Okay, you sparked a memory with your ‘he makes up for it in confidence’
“We didn’t tackle well today but we made up for it by not blocking.”
John McKay , Head Coach
Florida Man’s expansion NFL franchise -Tampa Bay Buccaneers
Can’t decide if your Florida man story beats mine with the guy tatting up his face with a sugar skull who likes to carry dead birds in his car because he like the smell..and then puts dead animals on the parkland shooting tribute.
lol — that’s pretty good
Another one that comes to mind is that Offspring song:
Well he may not have a clue
And he hasn’t got style
But everything he lacks
Well, he makes up in denial
https://www.youtube.com/watch?v=AltMeuPkWRs
Chad Corn’s Terrible-Awful-No-Bleepin’-GoodBurglary Adventure
Bkmk
:)
Boxers and socks.
What, he got up to pee and figures, as long as I’m up?
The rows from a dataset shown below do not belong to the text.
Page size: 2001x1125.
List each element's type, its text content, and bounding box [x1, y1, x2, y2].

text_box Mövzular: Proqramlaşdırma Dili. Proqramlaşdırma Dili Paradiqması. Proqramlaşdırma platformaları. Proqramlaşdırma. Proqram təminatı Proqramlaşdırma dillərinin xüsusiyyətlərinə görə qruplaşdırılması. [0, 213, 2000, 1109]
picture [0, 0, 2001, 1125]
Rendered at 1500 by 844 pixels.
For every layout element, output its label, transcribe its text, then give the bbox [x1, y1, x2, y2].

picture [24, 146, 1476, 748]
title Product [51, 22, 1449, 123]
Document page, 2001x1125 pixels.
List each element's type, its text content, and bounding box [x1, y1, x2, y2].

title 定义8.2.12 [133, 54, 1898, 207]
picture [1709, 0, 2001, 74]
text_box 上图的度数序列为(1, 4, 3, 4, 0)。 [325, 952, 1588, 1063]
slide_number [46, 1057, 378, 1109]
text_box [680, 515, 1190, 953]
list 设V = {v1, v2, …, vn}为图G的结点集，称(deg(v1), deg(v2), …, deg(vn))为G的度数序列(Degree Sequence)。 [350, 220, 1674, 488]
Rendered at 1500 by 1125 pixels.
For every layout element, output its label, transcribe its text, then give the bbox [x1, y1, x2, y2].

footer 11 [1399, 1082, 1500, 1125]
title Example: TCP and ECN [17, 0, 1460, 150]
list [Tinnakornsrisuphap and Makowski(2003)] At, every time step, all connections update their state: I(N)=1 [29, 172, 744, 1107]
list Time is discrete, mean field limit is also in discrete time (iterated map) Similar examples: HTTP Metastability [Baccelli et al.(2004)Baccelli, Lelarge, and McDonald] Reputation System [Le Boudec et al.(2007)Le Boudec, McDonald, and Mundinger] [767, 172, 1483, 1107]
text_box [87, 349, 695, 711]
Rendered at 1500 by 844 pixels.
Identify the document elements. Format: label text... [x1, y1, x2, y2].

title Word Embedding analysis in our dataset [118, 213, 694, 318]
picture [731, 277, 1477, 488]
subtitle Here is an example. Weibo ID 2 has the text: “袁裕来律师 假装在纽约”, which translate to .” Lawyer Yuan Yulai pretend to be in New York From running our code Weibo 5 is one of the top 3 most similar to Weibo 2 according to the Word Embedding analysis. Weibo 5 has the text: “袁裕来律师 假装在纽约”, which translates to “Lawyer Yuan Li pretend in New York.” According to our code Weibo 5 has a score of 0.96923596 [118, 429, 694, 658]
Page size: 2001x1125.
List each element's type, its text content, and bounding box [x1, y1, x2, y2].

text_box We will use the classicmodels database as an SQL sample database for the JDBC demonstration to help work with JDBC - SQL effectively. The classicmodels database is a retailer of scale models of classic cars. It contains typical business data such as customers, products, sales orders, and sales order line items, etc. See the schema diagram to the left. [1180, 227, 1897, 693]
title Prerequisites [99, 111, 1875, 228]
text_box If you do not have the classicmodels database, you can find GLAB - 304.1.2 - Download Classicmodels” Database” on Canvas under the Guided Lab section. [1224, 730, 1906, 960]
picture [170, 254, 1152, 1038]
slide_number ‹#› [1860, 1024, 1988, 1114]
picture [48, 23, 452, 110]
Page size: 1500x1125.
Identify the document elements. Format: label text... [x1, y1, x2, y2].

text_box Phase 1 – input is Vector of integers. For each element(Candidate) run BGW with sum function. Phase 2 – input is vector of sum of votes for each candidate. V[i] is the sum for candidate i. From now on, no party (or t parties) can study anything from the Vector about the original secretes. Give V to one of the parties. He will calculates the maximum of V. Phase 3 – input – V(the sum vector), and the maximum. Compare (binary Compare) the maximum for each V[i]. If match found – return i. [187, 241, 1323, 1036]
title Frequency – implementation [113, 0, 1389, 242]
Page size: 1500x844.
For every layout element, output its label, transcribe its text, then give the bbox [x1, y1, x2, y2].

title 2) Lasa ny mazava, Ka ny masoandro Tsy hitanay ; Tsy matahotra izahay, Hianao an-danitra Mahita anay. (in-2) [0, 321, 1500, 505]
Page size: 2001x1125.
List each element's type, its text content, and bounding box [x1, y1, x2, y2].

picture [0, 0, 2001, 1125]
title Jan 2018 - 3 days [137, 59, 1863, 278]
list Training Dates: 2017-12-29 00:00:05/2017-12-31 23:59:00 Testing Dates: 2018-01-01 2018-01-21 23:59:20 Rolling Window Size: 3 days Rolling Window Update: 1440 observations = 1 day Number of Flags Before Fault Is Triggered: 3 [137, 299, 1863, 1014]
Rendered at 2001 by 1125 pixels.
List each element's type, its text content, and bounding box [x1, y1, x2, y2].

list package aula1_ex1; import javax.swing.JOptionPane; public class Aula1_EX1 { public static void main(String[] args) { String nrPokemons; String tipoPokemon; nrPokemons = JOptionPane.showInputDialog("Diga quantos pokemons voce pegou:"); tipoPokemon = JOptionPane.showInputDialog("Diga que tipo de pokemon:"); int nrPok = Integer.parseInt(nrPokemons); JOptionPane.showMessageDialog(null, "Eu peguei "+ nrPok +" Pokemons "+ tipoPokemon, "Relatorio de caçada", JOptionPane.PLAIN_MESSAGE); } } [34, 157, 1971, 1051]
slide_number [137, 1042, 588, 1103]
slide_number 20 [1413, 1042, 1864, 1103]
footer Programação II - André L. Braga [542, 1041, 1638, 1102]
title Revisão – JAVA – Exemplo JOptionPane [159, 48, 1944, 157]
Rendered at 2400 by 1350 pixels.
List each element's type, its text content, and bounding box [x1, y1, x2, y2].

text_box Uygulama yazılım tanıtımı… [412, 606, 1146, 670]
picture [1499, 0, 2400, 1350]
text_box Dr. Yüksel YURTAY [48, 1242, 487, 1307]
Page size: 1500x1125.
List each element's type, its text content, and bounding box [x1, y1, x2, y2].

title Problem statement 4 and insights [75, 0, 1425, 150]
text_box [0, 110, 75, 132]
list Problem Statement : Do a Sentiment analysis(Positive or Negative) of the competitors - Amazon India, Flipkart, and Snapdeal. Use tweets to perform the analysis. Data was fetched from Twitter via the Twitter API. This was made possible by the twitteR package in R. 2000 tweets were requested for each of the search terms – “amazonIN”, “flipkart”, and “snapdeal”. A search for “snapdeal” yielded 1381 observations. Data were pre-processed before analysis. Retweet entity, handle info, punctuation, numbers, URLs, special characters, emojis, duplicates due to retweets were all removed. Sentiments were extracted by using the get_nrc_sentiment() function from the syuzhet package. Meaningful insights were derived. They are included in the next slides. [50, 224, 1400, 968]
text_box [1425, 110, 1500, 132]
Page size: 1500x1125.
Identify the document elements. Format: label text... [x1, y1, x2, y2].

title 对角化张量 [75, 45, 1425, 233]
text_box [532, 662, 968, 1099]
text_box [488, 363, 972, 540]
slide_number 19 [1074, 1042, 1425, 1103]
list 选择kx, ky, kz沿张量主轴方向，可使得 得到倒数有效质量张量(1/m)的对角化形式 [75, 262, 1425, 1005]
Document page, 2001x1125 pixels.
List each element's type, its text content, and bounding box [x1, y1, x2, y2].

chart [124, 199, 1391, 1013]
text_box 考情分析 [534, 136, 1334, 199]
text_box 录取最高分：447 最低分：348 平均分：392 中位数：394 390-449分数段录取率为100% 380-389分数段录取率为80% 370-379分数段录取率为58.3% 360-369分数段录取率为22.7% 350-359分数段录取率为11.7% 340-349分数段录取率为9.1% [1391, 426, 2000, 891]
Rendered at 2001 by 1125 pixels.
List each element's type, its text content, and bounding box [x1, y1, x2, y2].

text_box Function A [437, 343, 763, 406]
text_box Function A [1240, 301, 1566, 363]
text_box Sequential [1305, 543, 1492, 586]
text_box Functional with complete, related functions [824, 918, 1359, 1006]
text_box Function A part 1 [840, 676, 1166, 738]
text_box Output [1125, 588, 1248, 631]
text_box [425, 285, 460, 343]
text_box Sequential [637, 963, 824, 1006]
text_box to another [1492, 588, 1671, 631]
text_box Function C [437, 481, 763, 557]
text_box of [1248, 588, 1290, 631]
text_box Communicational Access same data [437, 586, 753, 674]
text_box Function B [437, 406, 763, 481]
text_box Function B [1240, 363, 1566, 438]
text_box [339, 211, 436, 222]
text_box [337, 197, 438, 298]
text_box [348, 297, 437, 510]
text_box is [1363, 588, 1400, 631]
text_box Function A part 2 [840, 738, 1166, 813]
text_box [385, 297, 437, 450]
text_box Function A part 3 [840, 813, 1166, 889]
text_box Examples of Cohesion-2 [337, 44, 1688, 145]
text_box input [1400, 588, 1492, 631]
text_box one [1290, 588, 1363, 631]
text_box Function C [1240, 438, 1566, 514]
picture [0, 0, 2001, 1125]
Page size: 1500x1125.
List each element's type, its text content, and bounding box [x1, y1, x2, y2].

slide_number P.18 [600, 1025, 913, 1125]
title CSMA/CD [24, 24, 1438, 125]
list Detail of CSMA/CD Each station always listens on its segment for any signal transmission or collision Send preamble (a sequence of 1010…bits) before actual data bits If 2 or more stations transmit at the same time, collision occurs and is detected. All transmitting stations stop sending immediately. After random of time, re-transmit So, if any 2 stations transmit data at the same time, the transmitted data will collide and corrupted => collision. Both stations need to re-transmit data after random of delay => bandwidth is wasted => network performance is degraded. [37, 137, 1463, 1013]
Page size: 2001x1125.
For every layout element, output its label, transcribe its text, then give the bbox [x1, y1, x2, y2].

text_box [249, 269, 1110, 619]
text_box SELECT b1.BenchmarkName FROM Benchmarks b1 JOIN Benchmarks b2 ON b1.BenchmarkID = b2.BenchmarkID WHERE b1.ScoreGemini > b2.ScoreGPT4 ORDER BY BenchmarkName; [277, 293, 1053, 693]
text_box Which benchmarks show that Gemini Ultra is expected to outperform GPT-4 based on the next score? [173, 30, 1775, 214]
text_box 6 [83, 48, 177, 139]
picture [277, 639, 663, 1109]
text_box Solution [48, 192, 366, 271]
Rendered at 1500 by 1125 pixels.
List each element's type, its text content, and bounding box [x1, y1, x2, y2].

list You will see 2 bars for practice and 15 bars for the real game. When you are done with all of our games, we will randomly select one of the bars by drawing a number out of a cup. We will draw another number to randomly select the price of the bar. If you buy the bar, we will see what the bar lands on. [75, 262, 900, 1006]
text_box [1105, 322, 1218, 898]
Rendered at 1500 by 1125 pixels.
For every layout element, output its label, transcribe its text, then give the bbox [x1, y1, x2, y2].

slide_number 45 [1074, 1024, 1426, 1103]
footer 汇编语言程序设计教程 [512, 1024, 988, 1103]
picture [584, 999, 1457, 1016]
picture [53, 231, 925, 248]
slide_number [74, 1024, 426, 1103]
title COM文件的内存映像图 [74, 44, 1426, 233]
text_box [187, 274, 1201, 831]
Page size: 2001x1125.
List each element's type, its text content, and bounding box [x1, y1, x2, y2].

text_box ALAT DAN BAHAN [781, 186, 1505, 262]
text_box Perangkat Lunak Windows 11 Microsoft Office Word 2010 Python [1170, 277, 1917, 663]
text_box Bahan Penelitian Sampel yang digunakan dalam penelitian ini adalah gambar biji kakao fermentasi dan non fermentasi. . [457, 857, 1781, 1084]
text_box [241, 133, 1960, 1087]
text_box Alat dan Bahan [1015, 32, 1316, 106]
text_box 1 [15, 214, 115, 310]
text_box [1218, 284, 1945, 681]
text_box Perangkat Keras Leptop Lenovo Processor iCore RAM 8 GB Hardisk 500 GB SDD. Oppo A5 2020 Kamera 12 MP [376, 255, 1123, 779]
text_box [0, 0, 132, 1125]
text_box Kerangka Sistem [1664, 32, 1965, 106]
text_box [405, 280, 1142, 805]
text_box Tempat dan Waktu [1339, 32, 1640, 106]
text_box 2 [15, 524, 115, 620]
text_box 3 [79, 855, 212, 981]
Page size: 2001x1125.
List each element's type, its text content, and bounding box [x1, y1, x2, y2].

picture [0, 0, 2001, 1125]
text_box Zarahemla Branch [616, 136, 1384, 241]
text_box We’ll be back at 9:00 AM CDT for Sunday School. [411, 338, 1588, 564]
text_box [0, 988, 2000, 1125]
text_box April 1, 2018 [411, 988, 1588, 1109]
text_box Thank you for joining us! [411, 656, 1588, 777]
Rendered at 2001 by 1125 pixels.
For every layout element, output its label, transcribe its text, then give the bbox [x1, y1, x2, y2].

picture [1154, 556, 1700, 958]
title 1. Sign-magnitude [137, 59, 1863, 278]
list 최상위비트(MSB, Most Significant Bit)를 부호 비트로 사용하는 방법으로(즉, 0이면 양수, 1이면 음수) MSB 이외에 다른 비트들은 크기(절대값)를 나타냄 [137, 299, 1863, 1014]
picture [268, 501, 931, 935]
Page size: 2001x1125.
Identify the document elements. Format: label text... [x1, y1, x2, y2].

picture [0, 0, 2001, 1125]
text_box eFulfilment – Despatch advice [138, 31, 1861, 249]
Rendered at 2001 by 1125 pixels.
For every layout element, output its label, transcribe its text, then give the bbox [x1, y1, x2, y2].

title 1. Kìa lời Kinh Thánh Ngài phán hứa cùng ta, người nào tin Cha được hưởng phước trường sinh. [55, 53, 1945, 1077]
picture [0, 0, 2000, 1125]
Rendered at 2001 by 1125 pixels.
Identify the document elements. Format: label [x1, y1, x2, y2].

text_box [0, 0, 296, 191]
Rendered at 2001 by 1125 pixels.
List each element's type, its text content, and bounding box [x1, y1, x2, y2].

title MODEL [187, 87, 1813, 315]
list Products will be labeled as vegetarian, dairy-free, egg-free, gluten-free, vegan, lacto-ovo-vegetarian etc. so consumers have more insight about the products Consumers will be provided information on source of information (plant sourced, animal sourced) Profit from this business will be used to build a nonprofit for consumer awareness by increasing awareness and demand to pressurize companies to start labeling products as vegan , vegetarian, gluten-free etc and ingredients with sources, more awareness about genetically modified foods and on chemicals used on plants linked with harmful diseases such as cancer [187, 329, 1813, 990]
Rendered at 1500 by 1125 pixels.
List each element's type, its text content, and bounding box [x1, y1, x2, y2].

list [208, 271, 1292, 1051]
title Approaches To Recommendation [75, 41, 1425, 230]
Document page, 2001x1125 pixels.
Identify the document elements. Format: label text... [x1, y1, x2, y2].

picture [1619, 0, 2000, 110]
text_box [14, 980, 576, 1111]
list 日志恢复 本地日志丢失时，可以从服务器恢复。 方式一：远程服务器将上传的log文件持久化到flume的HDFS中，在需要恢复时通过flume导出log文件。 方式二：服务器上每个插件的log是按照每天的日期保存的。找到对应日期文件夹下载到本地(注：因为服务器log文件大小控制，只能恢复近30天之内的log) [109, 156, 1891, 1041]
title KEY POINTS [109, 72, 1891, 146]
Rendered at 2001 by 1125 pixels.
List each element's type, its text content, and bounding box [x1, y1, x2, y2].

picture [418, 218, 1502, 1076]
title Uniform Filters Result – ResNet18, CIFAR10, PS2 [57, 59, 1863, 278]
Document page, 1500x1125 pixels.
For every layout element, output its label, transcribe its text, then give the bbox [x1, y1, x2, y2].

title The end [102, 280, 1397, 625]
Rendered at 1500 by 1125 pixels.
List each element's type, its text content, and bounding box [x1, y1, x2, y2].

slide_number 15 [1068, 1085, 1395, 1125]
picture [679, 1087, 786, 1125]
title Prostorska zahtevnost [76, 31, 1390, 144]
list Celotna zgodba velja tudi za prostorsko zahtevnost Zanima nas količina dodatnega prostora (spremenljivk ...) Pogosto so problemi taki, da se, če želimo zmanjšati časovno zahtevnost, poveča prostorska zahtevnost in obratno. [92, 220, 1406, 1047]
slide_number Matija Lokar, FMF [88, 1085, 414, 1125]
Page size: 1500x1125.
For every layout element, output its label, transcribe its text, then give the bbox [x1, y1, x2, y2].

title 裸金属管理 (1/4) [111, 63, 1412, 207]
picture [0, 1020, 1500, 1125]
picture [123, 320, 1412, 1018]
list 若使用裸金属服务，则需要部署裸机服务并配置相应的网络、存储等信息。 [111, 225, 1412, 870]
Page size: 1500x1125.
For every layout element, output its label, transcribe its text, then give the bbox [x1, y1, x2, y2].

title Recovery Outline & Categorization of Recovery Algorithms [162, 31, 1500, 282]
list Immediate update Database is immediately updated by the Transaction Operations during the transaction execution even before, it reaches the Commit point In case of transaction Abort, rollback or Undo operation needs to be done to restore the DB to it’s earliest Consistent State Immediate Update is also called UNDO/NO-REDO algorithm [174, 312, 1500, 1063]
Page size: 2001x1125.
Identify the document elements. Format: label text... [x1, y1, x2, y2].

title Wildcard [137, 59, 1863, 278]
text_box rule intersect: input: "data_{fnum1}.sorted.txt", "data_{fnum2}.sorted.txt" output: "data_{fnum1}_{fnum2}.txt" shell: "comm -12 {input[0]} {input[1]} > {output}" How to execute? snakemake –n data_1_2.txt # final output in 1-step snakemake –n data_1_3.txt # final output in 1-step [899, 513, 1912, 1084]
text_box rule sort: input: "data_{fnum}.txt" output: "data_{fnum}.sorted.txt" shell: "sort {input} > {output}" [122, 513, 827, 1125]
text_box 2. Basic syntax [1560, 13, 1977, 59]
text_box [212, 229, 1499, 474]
He was arrested after a brief chase.
“You see…the door from which he had just entered was now locked. That door failed to lock for the employees…but now worked to perfection. He has locked himself inside.”
Sounds like a fire code violation.
What you did.
I see it.
I have lived in Florida for 6 out of my 62 years in USA, and this is the best state I have lived in compared to others (IL, IA, CA, WA, AZ).
You can’t find a better Florida Man town than Milton.
I’m still partial to the kid throwing the alligator through the Wendy’s drive through window in Jupiter. Local sentimentality I guess.